§ **阅读节选**
________
小贴士：grep用perl表达式也可实现该功能取端口号

[root@young ~]# ss -tnl|grep -Po ':\K\d+(?= )'
22
631
25
22
631
25

sub函数：

sub(r,s,[t]) 对t字符串进行搜索r表示的模式匹配的内容（可使用正则匹配），并将第一个匹配的内容替换为s代表的字符串。

实例1：

[root@bash ~]# awk 'BEGIN{a="geek young";sub("young","xixi",a);print a}' 
geek xixi  #注意字符串要用引号

实例2：

[root@bash ~]# echo "geek young hahahaha"|awk '
>{sub(/\<young\>/,"xixi",$2);  #正则匹配模式中字符串不加引号
>print $2}'   
xixi

实例3：

[root@bash ~]# echo "2008:08:08:08 08:08:08" | awk 'sub(/:/,"",$1)'
200808:08:08 08:08:08

实例4：

[root@bash ~]# cat sub.awk
BEGIN {
state="CA is California"
sub("C[Aa]","KA",state);
print state;
}
[root@bash ~]# awk -f sub.awk
KA is California

gsub函数：

gsub([r,s,[t]]) 对t字符串进行搜索r表示的模式匹配的内容（可使用正则匹配），并全部替换为s。

实例1：

[root@bash ~]# echo "2008:08:08:08 08:08:08" | awk 'gsub(/:/,"",$1)'
2008080808 08:08:08

split函数：

split(s,array,[r]) 以r为分割符切割字符s，并将切割后的结果存至array表示的数组中第一个索引值为1,第二个索引值为2,…。

实例1：

[root@bash ~]# echo "192.168.1.1:80"|awk '
>{split($1,ip,":");
>print ip[1],"----",ip[2]}'                       
192.168.1.1 ---- 80

实例2：

[root@bash ~]# netstat -tan | awk '
>/^tcp\>/{split($5,ip,":");
>count[ip[1]]++}  #将一个数组的值作为另一个数组的索引并自加通常用来计算重复次数
>END{for (i in count){print i,count[i]}}'
116.211.167.193 3
0.0.0.0 4
192.168.1.116 1

实例3：

[root@bash ~]# cat items-sold1.txt   
101:2,10,5,8,10,12
102:0,1,4,3,0,2
103:10,6,11,20,5,13
104:2,3,4,0,6,5
105:10,2,5,7,12,6
[root@bash ~]# cat split.awk
BEGIN {
FS=":"
} {
split($2,quantity,",");
total=0;
for(x in quantity)
total=total+quantity[x];
print "Item",$1,":",total,"quantities sold";
}
[root@bash ~]# awk -f split.awk items-sold1.txt
Item 101 : 47 quantities sold
Item 102 : 10 quantities sold
Item 103 : 65 quantities sold
Item 104 : 20 quantities sold
Item 105 : 42 quantities sold

substr 函数

语法：

substr(input-string,location,length)
________
§ **取自某一集合的条目**
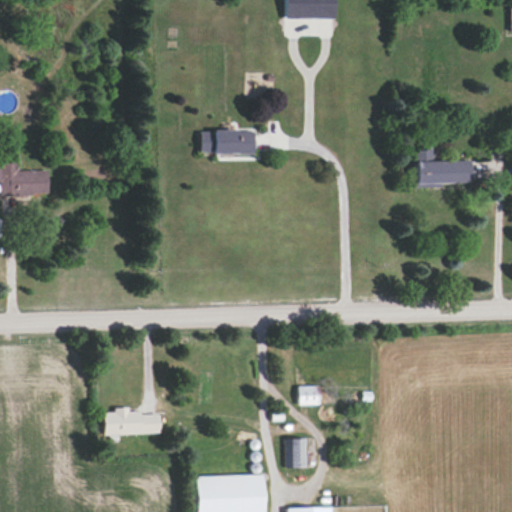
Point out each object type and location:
building: (305, 9)
building: (508, 18)
building: (223, 142)
building: (436, 170)
building: (19, 181)
road: (342, 203)
road: (497, 238)
road: (10, 266)
road: (256, 315)
building: (304, 395)
building: (125, 422)
building: (292, 452)
road: (274, 482)
building: (225, 493)
building: (305, 509)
________
§ **任务单**
节选中以小标题形式介绍了若干awk函数，请列出全部函数名称。 请仅依据节选作答，勿参考其他资料。

§ **参考解答**
sub、gsub、split、substr